Regarding the weighting of variables and how they relate to summary statistics, it might not be the weight per se so much as the relative weighting. I said that my fake WP48 was more consistent because it put a higher weight (.3) on fake rebounding than fake NBA Efficiency (.25) or fake PER (.15), and fake rebounding was the most consistent measure. But it’s also true that fake WP48 has a higher relative weighting of fake rebounding to fake shooting efficiency (which is less consistent); the ratio is .3/.1 = 3 for fake WP48, 1 for fake NBA Efficiency, and .3 for fake PER. I’d have to play with more numbers to see if the absolute weight or the relative weight is important. In either case, I recommend reading Ty’s post on the Blazers for a counterargument to the importance of rebounding in WP48.
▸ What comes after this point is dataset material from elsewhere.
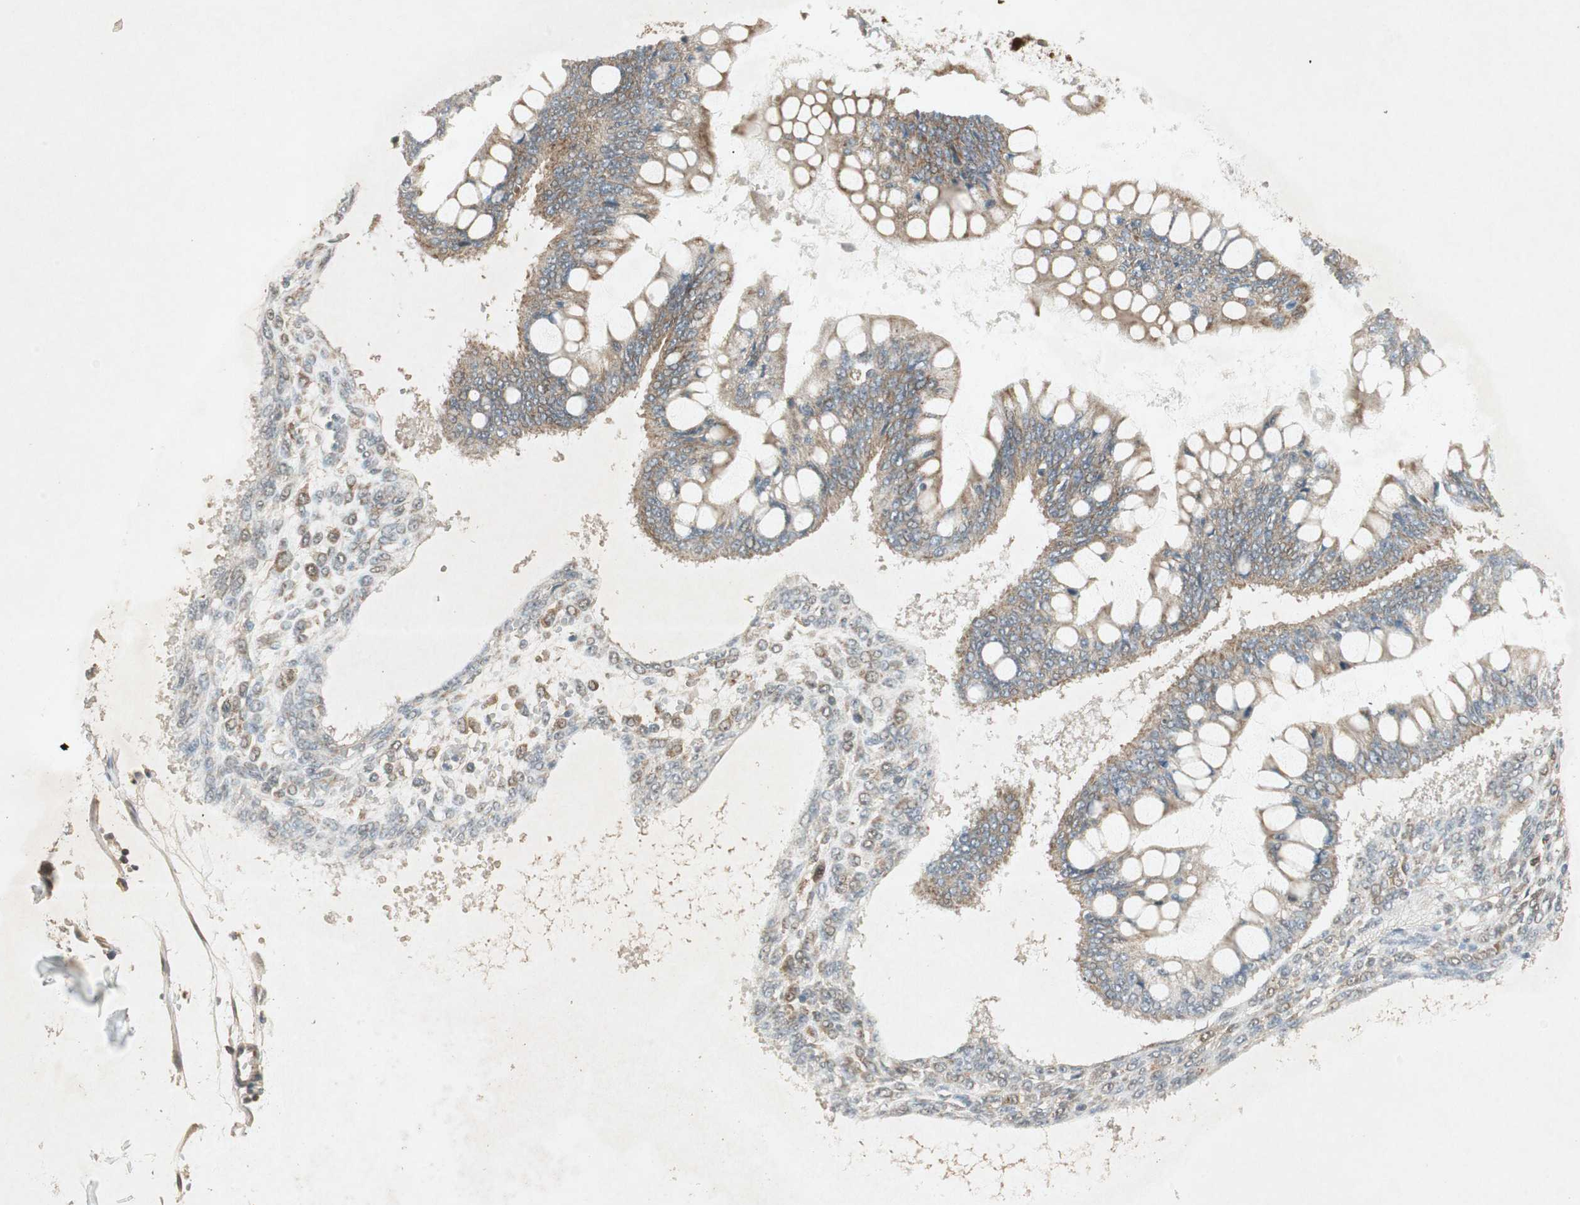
{"staining": {"intensity": "moderate", "quantity": ">75%", "location": "cytoplasmic/membranous"}, "tissue": "ovarian cancer", "cell_type": "Tumor cells", "image_type": "cancer", "snomed": [{"axis": "morphology", "description": "Cystadenocarcinoma, mucinous, NOS"}, {"axis": "topography", "description": "Ovary"}], "caption": "Protein staining of ovarian cancer tissue exhibits moderate cytoplasmic/membranous positivity in about >75% of tumor cells.", "gene": "USP2", "patient": {"sex": "female", "age": 73}}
Finally, some words on consistency. In the way I was using it last post, consistent is the same thing as predictive, because I was looking at consistency across years. If something is consistent, I can be confident about what it will be like next year, which means I can make predictions. Jason Kidd rebounds well this year so he will probably rebound well next year; he is shooting poorly this year but he might shoot better (or worse) next year. Consistency is to be valued, but it shouldn’t be imposed (by using some algorithm that maximizes a correlation) and it doesn’t have to occur. For example, I have never seen research that finds that much of anything in football is consistent. Some statistics do correlate (at least within a year), but usually weakly; I would say that this means they are only somewhat consistent. Less consistent measures lead to noisier predictions, which is why picking 55% against the spread is amazing. All the statistics, as well as our eyes, tell us that the Patriots are one of the best teams this year, yet because of small sample sizes and inconsistency it is hard to be confident about how well they will play next game (or next year).
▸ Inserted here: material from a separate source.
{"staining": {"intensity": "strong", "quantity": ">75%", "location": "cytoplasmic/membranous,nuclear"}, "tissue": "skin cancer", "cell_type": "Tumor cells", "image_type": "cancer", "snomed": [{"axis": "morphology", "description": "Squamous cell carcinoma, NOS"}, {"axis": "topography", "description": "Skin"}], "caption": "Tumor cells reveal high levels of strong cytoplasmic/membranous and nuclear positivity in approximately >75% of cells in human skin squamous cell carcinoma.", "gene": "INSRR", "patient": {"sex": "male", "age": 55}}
On the other hand, some things do appear to be consistent. Year-to-year rebounding, blocked shots, and assists (per minute) at the player level all appear to be pretty stable (correlations of .87, .87, and .9 according to Stumbling on Wins). There isn’t really a way to know why this is; I could speculate that it has to do with a combination of a player’s ability and having a stable role on a team even if he switches teams (big men will continue to be asked to rebound and defend the basket; point guards will continue to move the ball). Similarly I can only speculate as to why shooting percentage is less consistent, and I have absolutely no idea why free throw percentage only has a .59 correlation across seasons. All we can do is measure these things and then use them the best we can. My claim in the last post was simply that if you combine a number of measures, it appears that your summary measure will be consistent to the extent that it heavily weights (or relatively weights) consistent measures.